If you prefer something more substantial (chemically speaking, that is) you can try to make the same solution, but with a half a cup of ammonia rather than a half a cup of vinegar. This one might be a tad stinkier, but the smell will dissipate soon enough.
In the winter, you may be more interested in a solution that is not as likely to freeze. If that is the case, you will be glad to know that you can combine one teaspoon of dishwashing liquid, a half a cup of sudsy ammonia (the kind that feels extra slimy when you touch it), and two cups of rubbing alcohol with a gallon of water and be quite pleased with the resultant cleanser.
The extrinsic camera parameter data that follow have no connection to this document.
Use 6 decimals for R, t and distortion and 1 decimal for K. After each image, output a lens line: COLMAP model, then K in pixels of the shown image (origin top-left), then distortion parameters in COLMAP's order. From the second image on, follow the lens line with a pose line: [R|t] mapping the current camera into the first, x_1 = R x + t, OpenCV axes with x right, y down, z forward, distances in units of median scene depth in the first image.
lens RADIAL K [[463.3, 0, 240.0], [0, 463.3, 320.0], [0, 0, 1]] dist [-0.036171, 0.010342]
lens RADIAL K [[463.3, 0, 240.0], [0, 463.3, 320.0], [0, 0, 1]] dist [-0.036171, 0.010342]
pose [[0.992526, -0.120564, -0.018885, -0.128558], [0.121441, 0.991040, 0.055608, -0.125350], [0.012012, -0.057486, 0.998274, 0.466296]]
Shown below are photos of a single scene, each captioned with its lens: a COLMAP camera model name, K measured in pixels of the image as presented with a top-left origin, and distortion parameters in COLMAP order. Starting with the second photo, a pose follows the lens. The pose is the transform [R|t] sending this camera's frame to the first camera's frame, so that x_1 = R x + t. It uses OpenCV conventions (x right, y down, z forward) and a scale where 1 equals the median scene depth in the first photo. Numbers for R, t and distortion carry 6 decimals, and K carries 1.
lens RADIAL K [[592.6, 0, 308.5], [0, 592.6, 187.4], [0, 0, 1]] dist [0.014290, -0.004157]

While it would be possible to go into great detail about the various commercial window cleaners, this article will not be doing that. The reason for this is that everyone has their own favorite window cleaner. However, I am fairly certain, however, that Windex is the market leader in this area. If you do plan on going the route of commercial cleaners, then you can be sure that Windex at least produces some decent results.
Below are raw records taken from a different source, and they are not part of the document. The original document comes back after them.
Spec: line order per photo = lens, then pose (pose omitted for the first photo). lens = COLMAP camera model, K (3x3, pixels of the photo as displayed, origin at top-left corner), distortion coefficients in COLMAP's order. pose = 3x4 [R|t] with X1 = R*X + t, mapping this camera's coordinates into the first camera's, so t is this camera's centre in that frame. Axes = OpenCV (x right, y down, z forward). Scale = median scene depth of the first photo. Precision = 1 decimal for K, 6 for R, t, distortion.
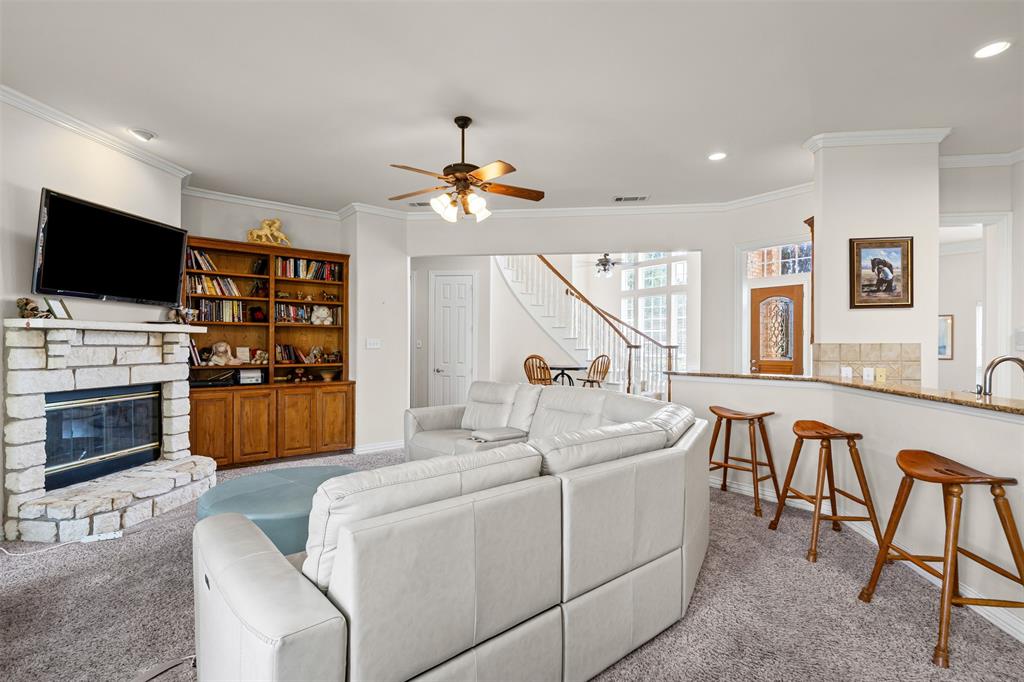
lens RADIAL K [[476.5, 0, 504.9], [0, 476.5, 344.1], [0, 0, 1]] dist [0.003879, 0.000433]
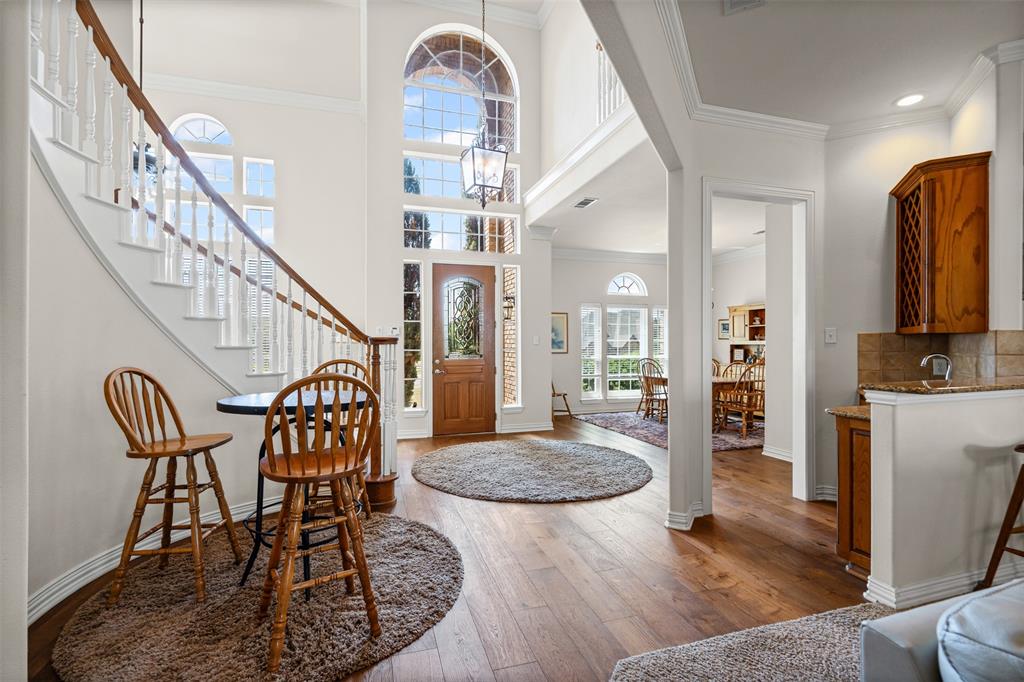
lens RADIAL K [[476.5, 0, 518.5], [0, 476.5, 338.7], [0, 0, 1]] dist [0.003879, 0.000433]
pose [[0.355493, 0.005405, 0.934663, -0.295061], [0.004098, 0.999965, -0.007341, 0.014527], [-0.934670, 0.006440, 0.355459, 1.463363]]
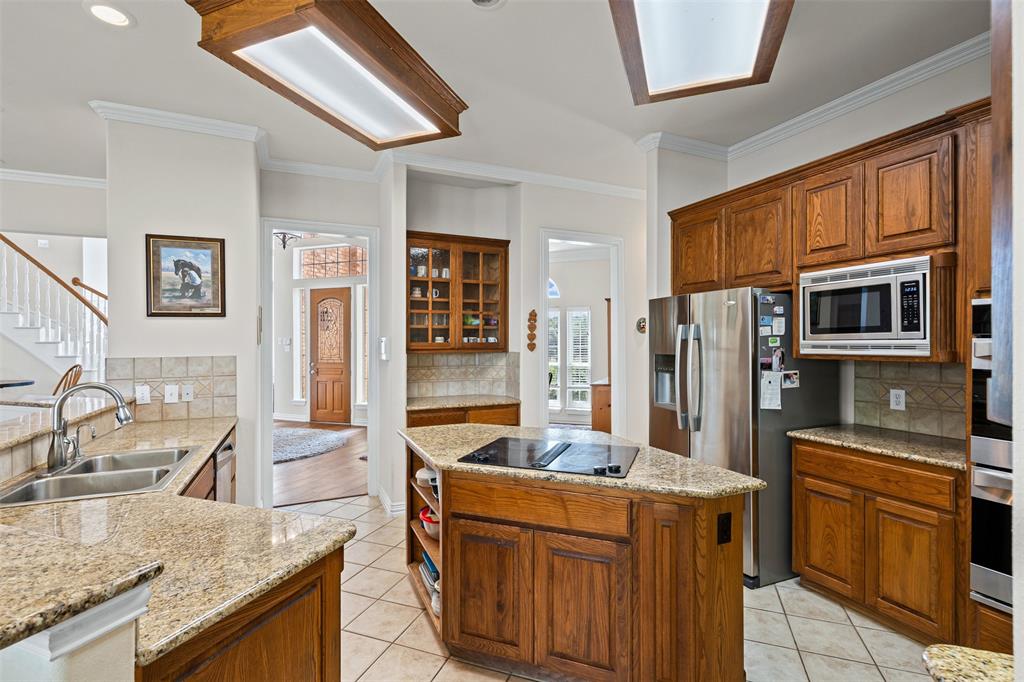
lens RADIAL K [[476.5, 0, 506.2], [0, 476.5, 340.2], [0, 0, 1]] dist [0.003879, 0.000433]
pose [[0.850389, -0.008175, 0.526091, 0.823648], [0.007944, 0.999965, 0.002699, -0.029969], [-0.526094, 0.001884, 0.850424, -0.055632]]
Begin cleaning your windows by wiping your windows with either a squeegee with a rubber blade on the back and a sponge on the front, or using a firm washcloth. There are many people who prefer to use pre-moistened cloths or towels, but I have not found that to be as easy to use as a plain old bucket of water and sponge or rag made of firm material. You can dry your windows by using newspaper, this makes it shinier because of the ink deposited on the windows, or you can also use a plain old rag if you like. Avoid using either tissues or paper towels on your windows, as they may leave lint on the glass. Many people swear by microfiber cloths, which is so absorbent that it can often do the job without using any cleaning liquid at all. In addition, these cloths will not leave lint or streaks unless they are already fairly dirty.
In conclusion, it is recommended that you do your windows on an overcast day. The reason for this is that the sun will not be able to dry your window washing fluid onto the window before you can clean it off, causing streaks.